"I shall wait forever, if you desire and be everlastingly grateful always," Allan said so fervently that Polly Burton, recalling her own youth had an emotion of sympathy and determined not to keep him waiting for her judgment for any great length of time.

Bettina's sitting-room door was open and the moment after she went in and stood looking about the room.

Youth was always hard to understand, even if it understood itself, which it never does.

Here was Bettina's little apartment as exquisite as any girl could dream of, or desire. The rugs were of a wonderful blue, the color she loved best, the walls more lightly colored, the furniture not the massive mahogany of most old southern houses, but of an English design, the famous Chippendale. Outside her windows Bettina had a view of the blue lagoon and the wider bay beyond. Yet she preferred to leave all this beauty and luxury and spend her life in the slums.

"Well, life is only an expression of human personality, and if Bettina is in earnest, she has the right to do what she wishes," Mrs. Burton thought, as she picked up one of the prints Bettina had asked her to examine.

As she stood holding it in her hand she heard Alice Ashton and Vera Lagerloff talking together in the adjoining room with the door between partly open.

"Don't you think, Vera, that one or the other of us should go at once to Aunt Patricia? I know she said neither of us was to come, but that does not alter our responsibility. She must need some one."

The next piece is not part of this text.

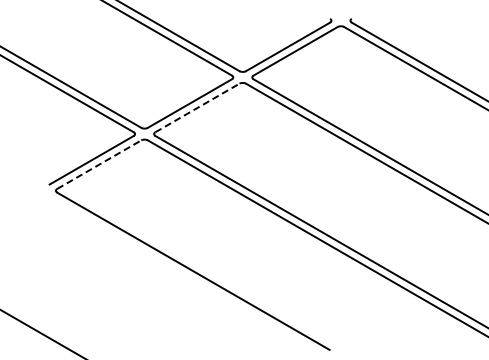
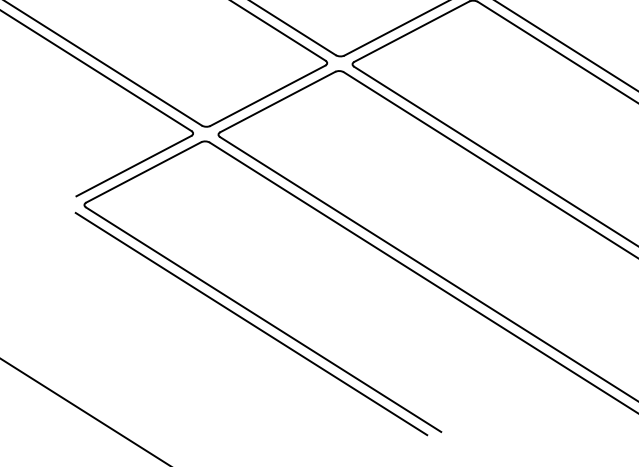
line: (197, 107) -> (277, 101), dashed -> solid
line: (99, 164) -> (144, 172), dashed -> solid
line: (184, 274) -> (251, 323), added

Mrs. Burton put down the picture she scarcely had seen and took a step forward, then paused.

"It is so impossible to think of Aunt Patricia as poor, isn't it? Ever since we have known her she has been lavishing her wealth in every direction, upon every one except herself. It is like her now to declare that she has paid the rent of our little New York apartment for a year and that we are not to think of making any changes before then. Don't you suppose we can persuade her to come and live with us for the present at least until she decides what she wishes to do permanently?" Vera suggested.

"Yes, but Aunt Patricia insists she is going to find work, that at last she is glad she never has had a gray hair. She seems really not to be so unhappy over the situation as we are for her. Her only fear apparently is that we shall take Tante into our confidence concerning her. And frankly this makes me uncomfortable! I think Tante should be told. But I shall leave you to talk the matter over with Aunt Betty. I am going to Boston in the morning. I shall see father and mother and ask them to go with me to Aunt Patricia's house, it is just outside of town. Then we can face the situation together."